A discarded screwdriver was found on the floor by the door and DNA analysis linked it to the defendant.

Longstaffe denied the offence and was found guilty following a trial on Wednesday, July 25, 2018.

 

He admitted the poaching offences on the same date and was sentenced to a community order with a requirement to carry out 50 hours of unpaid work in the community, a rehabilitation activity requirement and was ordered to pay £750 compensation for the poaching and £350 for the burglary offence.

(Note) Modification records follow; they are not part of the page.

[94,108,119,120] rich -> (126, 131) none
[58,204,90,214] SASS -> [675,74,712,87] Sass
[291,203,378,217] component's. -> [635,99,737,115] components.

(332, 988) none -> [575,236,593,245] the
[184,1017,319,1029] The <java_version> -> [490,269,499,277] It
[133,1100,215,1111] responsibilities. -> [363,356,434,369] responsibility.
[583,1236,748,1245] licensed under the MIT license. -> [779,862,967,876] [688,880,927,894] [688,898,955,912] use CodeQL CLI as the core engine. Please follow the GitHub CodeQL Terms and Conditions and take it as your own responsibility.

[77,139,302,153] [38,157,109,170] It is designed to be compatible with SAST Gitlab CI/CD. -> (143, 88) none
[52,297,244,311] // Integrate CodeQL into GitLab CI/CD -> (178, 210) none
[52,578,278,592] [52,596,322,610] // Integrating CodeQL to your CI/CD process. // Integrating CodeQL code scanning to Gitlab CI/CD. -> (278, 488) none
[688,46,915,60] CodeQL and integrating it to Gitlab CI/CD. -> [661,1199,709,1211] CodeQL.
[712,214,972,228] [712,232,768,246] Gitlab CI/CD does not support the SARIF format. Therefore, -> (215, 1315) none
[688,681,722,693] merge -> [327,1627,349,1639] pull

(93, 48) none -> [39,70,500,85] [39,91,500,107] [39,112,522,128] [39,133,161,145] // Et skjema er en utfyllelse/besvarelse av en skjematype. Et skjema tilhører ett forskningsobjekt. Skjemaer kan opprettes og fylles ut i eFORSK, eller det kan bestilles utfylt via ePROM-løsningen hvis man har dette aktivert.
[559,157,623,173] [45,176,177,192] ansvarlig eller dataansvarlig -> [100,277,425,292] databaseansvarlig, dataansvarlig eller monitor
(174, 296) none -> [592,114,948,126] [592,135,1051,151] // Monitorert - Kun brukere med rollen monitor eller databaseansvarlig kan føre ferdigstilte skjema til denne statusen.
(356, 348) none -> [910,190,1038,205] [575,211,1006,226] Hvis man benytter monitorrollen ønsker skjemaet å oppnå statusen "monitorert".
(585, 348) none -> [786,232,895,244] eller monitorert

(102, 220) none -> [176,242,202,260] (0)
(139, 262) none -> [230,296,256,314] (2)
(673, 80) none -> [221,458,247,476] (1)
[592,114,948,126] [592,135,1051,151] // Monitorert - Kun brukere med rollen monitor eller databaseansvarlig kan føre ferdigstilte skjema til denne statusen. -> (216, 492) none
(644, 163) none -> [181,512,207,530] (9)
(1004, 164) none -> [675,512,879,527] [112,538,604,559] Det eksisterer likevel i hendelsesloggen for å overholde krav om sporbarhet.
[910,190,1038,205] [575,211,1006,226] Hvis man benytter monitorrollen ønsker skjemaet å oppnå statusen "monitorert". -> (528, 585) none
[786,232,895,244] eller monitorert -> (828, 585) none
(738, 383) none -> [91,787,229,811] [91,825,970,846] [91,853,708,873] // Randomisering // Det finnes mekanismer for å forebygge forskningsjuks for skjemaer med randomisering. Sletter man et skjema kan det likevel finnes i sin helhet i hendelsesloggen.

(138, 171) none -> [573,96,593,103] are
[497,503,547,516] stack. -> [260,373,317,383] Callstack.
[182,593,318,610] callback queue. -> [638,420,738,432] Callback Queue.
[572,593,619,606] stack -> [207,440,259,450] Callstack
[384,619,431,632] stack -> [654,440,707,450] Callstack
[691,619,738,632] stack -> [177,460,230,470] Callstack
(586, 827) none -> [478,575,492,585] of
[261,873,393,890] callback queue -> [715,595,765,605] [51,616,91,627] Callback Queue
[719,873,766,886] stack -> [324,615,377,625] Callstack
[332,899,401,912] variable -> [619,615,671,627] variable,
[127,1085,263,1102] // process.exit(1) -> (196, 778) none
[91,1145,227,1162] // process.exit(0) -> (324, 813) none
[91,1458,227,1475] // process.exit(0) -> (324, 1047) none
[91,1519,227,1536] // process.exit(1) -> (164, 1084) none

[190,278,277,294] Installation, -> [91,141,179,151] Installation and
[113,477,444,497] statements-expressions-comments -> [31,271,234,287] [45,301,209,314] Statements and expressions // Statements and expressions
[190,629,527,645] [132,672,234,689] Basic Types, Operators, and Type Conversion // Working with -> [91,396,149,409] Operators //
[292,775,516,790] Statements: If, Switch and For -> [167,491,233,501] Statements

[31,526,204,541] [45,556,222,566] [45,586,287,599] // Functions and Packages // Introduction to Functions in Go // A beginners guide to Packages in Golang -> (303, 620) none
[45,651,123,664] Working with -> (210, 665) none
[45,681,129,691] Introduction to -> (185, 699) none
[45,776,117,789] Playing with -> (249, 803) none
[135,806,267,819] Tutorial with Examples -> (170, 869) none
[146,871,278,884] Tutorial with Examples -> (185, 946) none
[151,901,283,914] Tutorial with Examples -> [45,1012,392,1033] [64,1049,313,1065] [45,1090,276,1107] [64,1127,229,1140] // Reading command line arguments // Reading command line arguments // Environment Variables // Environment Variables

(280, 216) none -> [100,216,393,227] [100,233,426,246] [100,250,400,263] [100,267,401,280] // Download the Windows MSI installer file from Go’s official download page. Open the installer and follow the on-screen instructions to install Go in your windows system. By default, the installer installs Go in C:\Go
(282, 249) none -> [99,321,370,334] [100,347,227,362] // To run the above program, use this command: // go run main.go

Longstafffe has now been made the subject of a Criminal Behaviour Order, which runs until September 20, 2023 and states he must not:

 

• Be on any private land without prior written permission from the owner or legal representative of the land and to produce any such written permission when asked to do so by a police officer, unless it is land to which the public have access.

• Be in possession of any dog while on private land whether the public have access or not.

• Be in possession of a wild animal, wild bird or part of a wild animal or wild bird living or dead in Dorset.

• Be in possession of a catapult in any place other than a dwelling in Dorset.

 

In July this year the National Police Chiefs’ Council (NPCC) launched a nationwide strategy on Wildlife Crime and Rural Affairs, which identifies the national priority areas.

 

One of these priorities is poaching, with senior police officers leading work in conjunction with expert partners to tackle the issue.

 

Police Constable Claire Dinsdale, of Dorset Police’s Rural Crime Team, said: “On behalf of the rural community we very much welcome this result.

 

“Crimes such as poaching, criminal damage, burglary and theft are prevalent across Dorset farms.

“The cost of rural crime has risen to £44.5m nationally in 2017 and organised criminals target farms and other rural businesses, making life very hard for rural victims.

“Where farmers have tried to challenge trespassers, whether stealing or poaching, they are met with threats and abuse or worse.

 

“Rural crimes can often be harder to detect compared to urban crimes where CCTV and witness evidence assists a prosecution case.

 

“Rural communities are assisting the police greatly in their use of technology, such as trail cameras, to capture more evidence of this kind.

 

“For anyone doubting the impact of poaching on our rural victims, please visit the National Farmers Union website and watch their videos of farmers talking about such rural crime.